Mon Mar 27 11:01:04 PST 2006

Kyle Hanson wrote:

>Hi again,
>
>With the risk of sounding uninformed about slony...
>
>Can I make the 'catchup' process much shorter by configuring slon process:
>   - to have a really high '-s' option so it's not checking/issuing for
>syncs as often giving the slave time to do work,
>  
>
That won't help terribly much at this point, but it won't hurt too
badly, either.  If you bumped it up to indicate 30 seconds, that would
mean you'd not be adding events at a rapid rate.
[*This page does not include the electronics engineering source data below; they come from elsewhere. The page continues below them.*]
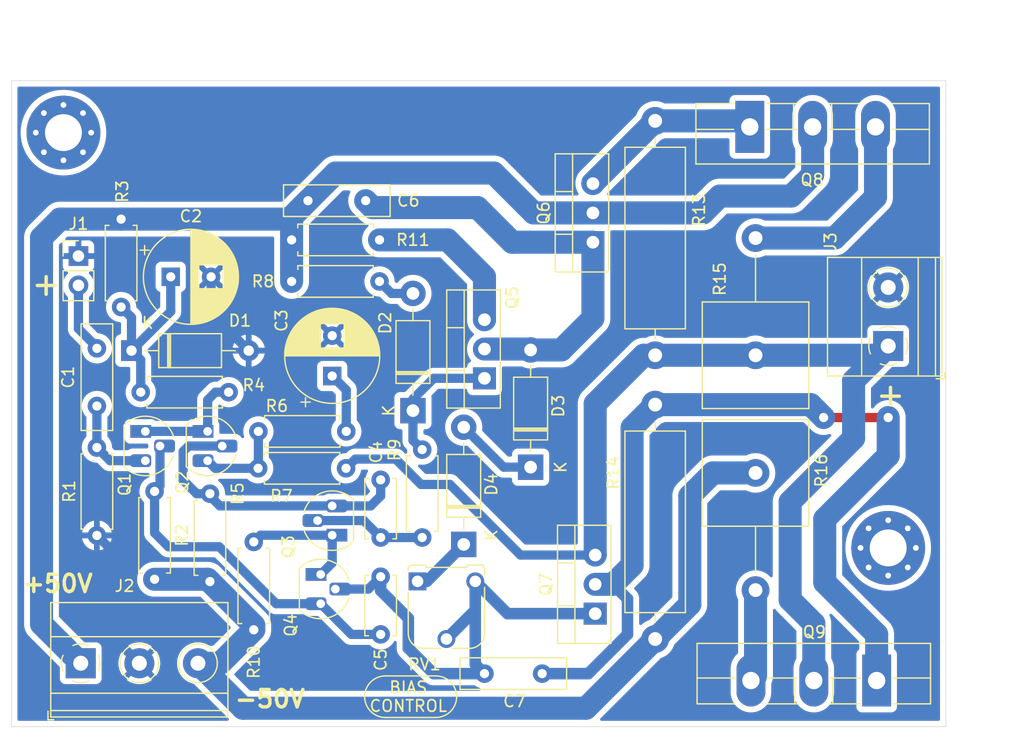
<source format=kicad_pcb>
(kicad_pcb (version 20211014) (generator pcbnew)

  (general
    (thickness 1.6)
  )

  (paper "A4")
  (layers
    (0 "F.Cu" signal)
    (31 "B.Cu" signal)
    (32 "B.Adhes" user "B.Adhesive")
    (33 "F.Adhes" user "F.Adhesive")
    (34 "B.Paste" user)
    (35 "F.Paste" user)
    (36 "B.SilkS" user "B.Silkscreen")
    (37 "F.SilkS" user "F.Silkscreen")
    (38 "B.Mask" user)
    (39 "F.Mask" user)
    (40 "Dwgs.User" user "User.Drawings")
    (41 "Cmts.User" user "User.Comments")
    (42 "Eco1.User" user "User.Eco1")
    (43 "Eco2.User" user "User.Eco2")
    (44 "Edge.Cuts" user)
    (45 "Margin" user)
    (46 "B.CrtYd" user "B.Courtyard")
    (47 "F.CrtYd" user "F.Courtyard")
    (48 "B.Fab" user)
    (49 "F.Fab" user)
  )

  (setup
    (stackup
      (layer "F.SilkS" (type "Top Silk Screen") (color "White"))
      (layer "F.Paste" (type "Top Solder Paste"))
      (layer "F.Mask" (type "Top Solder Mask") (color "Purple") (thickness 0.01))
      (layer "F.Cu" (type "copper") (thickness 0.035))
      (layer "dielectric 1" (type "core") (thickness 1.51) (material "FR4") (epsilon_r 4.5) (loss_tangent 0.02))
      (layer "B.Cu" (type "copper") (thickness 0.035))
      (layer "B.Mask" (type "Bottom Solder Mask") (color "Purple") (thickness 0.01))
      (layer "B.Paste" (type "Bottom Solder Paste"))
      (layer "B.SilkS" (type "Bottom Silk Screen") (color "White"))
      (copper_finish "None")
      (dielectric_constraints no)
    )
    (pad_to_mask_clearance 0)
    (pcbplotparams
      (layerselection 0x00010fc_ffffffff)
      (disableapertmacros false)
      (usegerberextensions false)
      (usegerberattributes true)
      (usegerberadvancedattributes true)
      (creategerberjobfile true)
      (svguseinch false)
      (svgprecision 6)
      (excludeedgelayer false)
      (plotframeref false)
      (viasonmask true)
      (mode 1)
      (useauxorigin false)
      (hpglpennumber 1)
      (hpglpenspeed 20)
      (hpglpendiameter 15.000000)
      (dxfpolygonmode true)
      (dxfimperialunits true)
      (dxfusepcbnewfont true)
      (psnegative false)
      (psa4output false)
      (plotreference true)
      (plotvalue true)
      (plotinvisibletext false)
      (sketchpadsonfab false)
      (subtractmaskfromsilk false)
      (outputformat 5)
      (mirror false)
      (drillshape 2)
      (scaleselection 1)
      (outputdirectory "SVG/")
    )
  )

  (net 0 "")
  (net 1 "Net-(C1-Pad2)")
  (net 2 "Net-(C1-Pad1)")
  (net 3 "GND")
  (net 4 "Net-(C2-Pad1)")
  (net 5 "Net-(C3-Pad1)")
  (net 6 "Net-(C4-Pad2)")
  (net 7 "Net-(C4-Pad1)")
  (net 8 "Net-(C5-Pad2)")
  (net 9 "Net-(C5-Pad1)")
  (net 10 "50V")
  (net 11 "Net-(C6-Pad1)")
  (net 12 "Net-(C7-Pad2)")
  (net 13 "Net-(D2-Pad2)")
  (net 14 "Net-(D2-Pad1)")
  (net 15 "Net-(D3-Pad1)")
  (net 16 "Net-(D4-Pad1)")
  (net 17 "-50V")
  (net 18 "Net-(J3-Pad1)")
  (net 19 "Net-(Q1-Pad1)")
  (net 20 "Net-(Q2-Pad3)")
  (net 21 "Net-(Q3-Pad1)")
  (net 22 "Net-(Q5-Pad3)")
  (net 23 "Net-(Q6-Pad3)")
  (net 24 "Net-(Q8-Pad3)")
  (net 25 "Net-(Q9-Pad3)")

  (footprint "Capacitor_THT:C_Disc_D9.0mm_W2.5mm_P5.00mm" (layer "F.Cu") (at 12.4 33.2 90))

  (footprint "Capacitor_THT:CP_Radial_D8.0mm_P3.50mm" (layer "F.Cu") (at 18.8 22))

  (footprint "Capacitor_THT:CP_Radial_D8.0mm_P3.50mm" (layer "F.Cu") (at 32.8 30.6 90))

  (footprint "Capacitor_THT:C_Disc_D5.0mm_W2.5mm_P5.00mm" (layer "F.Cu") (at 37 39.6 -90))

  (footprint "Capacitor_THT:C_Disc_D9.0mm_W2.5mm_P5.00mm" (layer "F.Cu") (at 35.7 15.4 180))

  (footprint "Capacitor_THT:C_Disc_D9.0mm_W2.5mm_P5.00mm" (layer "F.Cu") (at 46 56.4))

  (footprint "Diode_THT:D_A-405_P10.16mm_Horizontal" (layer "F.Cu") (at 15.4 28.4))

  (footprint "Diode_THT:D_DO-41_SOD81_P10.16mm_Horizontal" (layer "F.Cu") (at 50 38.5 90))

  (footprint "Diode_THT:D_DO-41_SOD81_P10.16mm_Horizontal" (layer "F.Cu") (at 44.2 45.2 90))

  (footprint "Connector_PinHeader_2.54mm:PinHeader_1x02_P2.54mm_Vertical" (layer "F.Cu") (at 10.8 20.2))

  (footprint "TerminalBlock_Phoenix:TerminalBlock_Phoenix_MKDS-1,5-3-5.08_1x03_P5.08mm_Horizontal" (layer "F.Cu") (at 11 55.5))

  (footprint "TerminalBlock_Phoenix:TerminalBlock_Phoenix_MKDS-1,5-2-5.08_1x02_P5.08mm_Horizontal" (layer "F.Cu") (at 81 28 90))

  (footprint "Package_TO_SOT_THT:TO-92L_HandSolder" (layer "F.Cu") (at 16.6 35.4 -90))

  (footprint "Package_TO_SOT_THT:TO-92L_HandSolder" (layer "F.Cu") (at 32.8 44.4 90))

  (footprint "Package_TO_SOT_THT:TO-220-3_Vertical" (layer "F.Cu") (at 46 30.8 90))

  (footprint "Package_TO_SOT_THT:TO-220-3_Vertical" (layer "F.Cu") (at 55.4 19 90))

  (footprint "Package_TO_SOT_THT:TO-220-3_Vertical" (layer "F.Cu") (at 55.6 51.2 90))

  (footprint "Package_TO_SOT_THT:TO-264-3_Vertical" (layer "F.Cu") (at 69 9))

  (footprint "Package_TO_SOT_THT:TO-264-3_Vertical" (layer "F.Cu") (at 80 57 180))

  (footprint "Resistor_THT:R_Axial_DIN0207_L6.3mm_D2.5mm_P7.62mm_Horizontal" (layer "F.Cu") (at 17.4 40.6 -90))

  (footprint "Resistor_THT:R_Axial_DIN0207_L6.3mm_D2.5mm_P7.62mm_Horizontal" (layer "F.Cu") (at 14.5 17 -90))

  (footprint "Resistor_THT:R_Axial_DIN0207_L6.3mm_D2.5mm_P7.62mm_Horizontal" (layer "F.Cu") (at 16.2 32))

  (footprint "Resistor_THT:R_Axial_DIN0207_L6.3mm_D2.5mm_P7.62mm_Horizontal" (layer "F.Cu") (at 22.2 40.8 -90))

  (footprint "Resistor_THT:R_Axial_DIN0207_L6.3mm_D2.5mm_P7.62mm_Horizontal" (layer "F.Cu") (at 26.4 35.4))

  (footprint "Resistor_THT:R_Axial_DIN0207_L6.3mm_D2.5mm_P7.62mm_Horizontal" (layer "F.Cu") (at 36.9 22.4 180))

  (footprint "Resistor_THT:R_Axial_DIN0207_L6.3mm_D2.5mm_P7.62mm_Horizontal" (layer "F.Cu") (at 40.6 44.6 90))

  (footprint "Resistor_THT:R_Axial_DIN0207_L6.3mm_D2.5mm_P7.62mm_Horizontal" (layer "F.Cu") (at 26 52.6 90))

  (footprint "Resistor_THT:R_Axial_DIN0207_L6.3mm_D2.5mm_P7.62mm_Horizontal" (layer "F.Cu") (at 36.9 18.8 180))

  (footprint "Resistor_THT:R_Axial_DIN0516_L15.5mm_D5.0mm_P20.32mm_Horizontal" (layer "F.Cu") (at 60.8 53.4 90))

  (footprint "Resistor_THT:R_Axial_Power_L25.0mm_W9.0mm_P10.16mm_Vertical" (layer "F.Cu") (at 69.5 28.8 90))

  (footprint "Resistor_THT:R_Axial_DIN0516_L15.5mm_D5.0mm_P20.32mm_Horizontal" (layer "F.Cu") (at 60.8 28.8 90))

  (footprint "Package_TO_SOT_THT:TO-92L_HandSolder" (layer "F.Cu") (at 22 35.4 -90))

  (footprint "Capacitor_THT:C_Disc_D5.0mm_W2.5mm_P5.00mm" (layer "F.Cu") (at 37 48 -90))

  (footprint "Resistor_THT:R_Axial_DIN0207_L6.3mm_D2.5mm_P7.62mm_Horizontal" (layer "F.Cu") (at 34 38.6 180))

  (footprint "Package_TO_SOT_THT:TO-92L_HandSolder" (layer "F.Cu") (at 31.8 47.8 -90))

  (footprint "Resistor_THT:R_Axial_Power_L25.0mm_W9.0mm_P10.16mm_Vertical" (layer "F.Cu") (at 69.5 39 -90))

  (footprint "Diode_THT:D_DO-41_SOD81_P10.16mm_Horizontal" (layer "F.Cu") (at 39.8 33.6 90))

  (footprint "Resistor_THT:R_Axial_DIN0207_L6.3mm_D2.5mm_P7.62mm_Horizontal" (layer "F.Cu") (at 12.4 36.8 -90))

  (footprint "MountingHole:MountingHole_3.2mm_M3_Pad_Via" (layer "F.Cu") (at 9.5 9.5))

  (footprint "MountingHole:MountingHole_3.2mm_M3_Pad_Via" (layer "F.Cu") (at 81 45.5))

  (footprint "Potentiometer_THT:Potentiometer_Runtron_RM-065_Vertical" (layer "F.Cu")
    (tedit 60B5A328) (tstamp 00000000-0000-0000-0000-000060adba2b)
    (at 40.2 48.4)
    (descr "Potentiometer, vertical, Trimmer, RM-065 http://www.runtron.com/down/PDF%20Datasheet/Carbon%20Film%20Potentiometer/RM065%20RM063.pdf")
    (tags "Potentiometer Trimmer RM-065")
    (property "Sheetfile" "amplificador_200w.kicad_sch")
    (property "Sheetname" "")
    (path "/00000000-0000-0000-0
... [274358 chars truncated]
</source>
>   - to set a high -g option, any ideas how high might be good for my
>situation, I have it at 24 right now
>  
>
I'd guess that setting it to close to 100 (default max for 1.1) would be
as high as would be terribly useful.

The trouble, at this point, looks to be that you had replication down
for so long that it's taking a long, long time for the slon to run
through the events to figure out what work might need to be done.

>Like I say, I'm very new to slony, but these options kinda stuck out as
>potential helpers, please correct me so I can understand.
>
>Much appreciated,
>Kyle
>  
>

What you need to look for in the logs on the subscriber is for lines
like the following:

2006-03-27 18:55:01 GMT DEBUG2 remoteWorkerThread_36: SYNC 9914013
processing
2006-03-27 18:55:01 GMT DEBUG2 remoteWorkerThread_36: syncing set 1 with
61 table(s) from provider 36
2006-03-27 18:55:01 GMT DEBUG2  ssy_action_list value:  length: 0
2006-03-27 18:55:01 GMT DEBUG2 remoteHelperThread_36_36: 0.041 seconds
delay for first row
2006-03-27 18:55:01 GMT DEBUG2 remoteHelperThread_36_36: 0.070 seconds
until close cursor
2006-03-27 18:55:15 GMT DEBUG2 remoteWorkerThread_36: new sl_rowid_seq
value: 36000000000020165
2006-03-27 18:55:15 GMT DEBUG2 remoteWorkerThread_36: SYNC 9914013 done
in 14.695 seconds

That is only output if you have debugging set to level 2 or higher.  For
you, 2's almost certainly enough.

I'd watch the logs to see if it's getting one or more of these lines.

It might be that it's taking forever to process each SYNC.

If you have a HUGE number of outstanding SYNCs, we have found that it is
valuable to have an extra index on the table sl_log_1.  This would
affect the origin node, where you'll probably find that there are
hundreds of thousands (or millions?) of rows in sl_log_1.

In the schema script, it is defined thus...

-- Add in an additional index as sometimes log_origin isn't a useful
discriminant
create index sl_log_1_idx2 on @NAMESPACE at .sl_log_1
    (log_xid @NAMESPACE at .xxid_ops);

You can create it by hand; replace @NAMESPACE@ with the cluster
namespace that starts with "_".

Doing that will interrupt activity on the origin :-(.

It might, as I mentioned earlier, be more effective to drop replication
and start from scratch.